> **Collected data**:
================
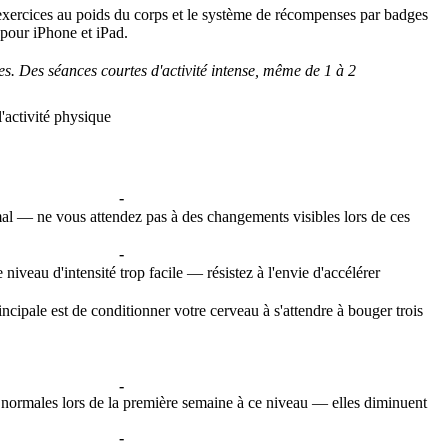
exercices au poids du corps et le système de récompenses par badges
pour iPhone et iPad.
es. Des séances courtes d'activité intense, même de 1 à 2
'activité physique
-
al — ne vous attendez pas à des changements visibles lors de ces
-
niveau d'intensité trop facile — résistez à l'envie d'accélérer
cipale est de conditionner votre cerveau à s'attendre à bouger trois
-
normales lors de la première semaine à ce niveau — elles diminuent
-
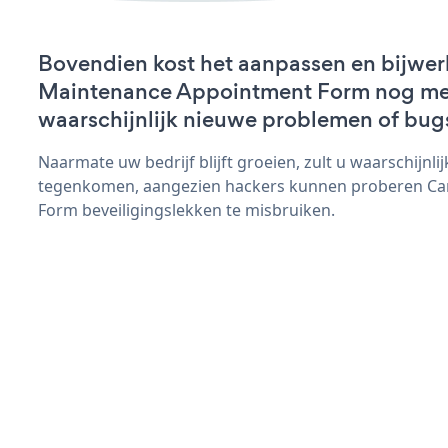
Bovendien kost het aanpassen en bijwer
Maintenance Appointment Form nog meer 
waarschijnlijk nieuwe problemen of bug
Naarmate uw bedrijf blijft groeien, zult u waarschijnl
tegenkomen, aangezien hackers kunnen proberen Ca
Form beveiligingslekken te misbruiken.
================
> **TASK STATEMENT**: Please report every line among the entries that includes "niveau".

> **WRITTEN ANSWER**:
niveau d'intensité trop facile — résistez à l'envie d'accélérer
normales lors de la première semaine à ce niveau — elles diminuent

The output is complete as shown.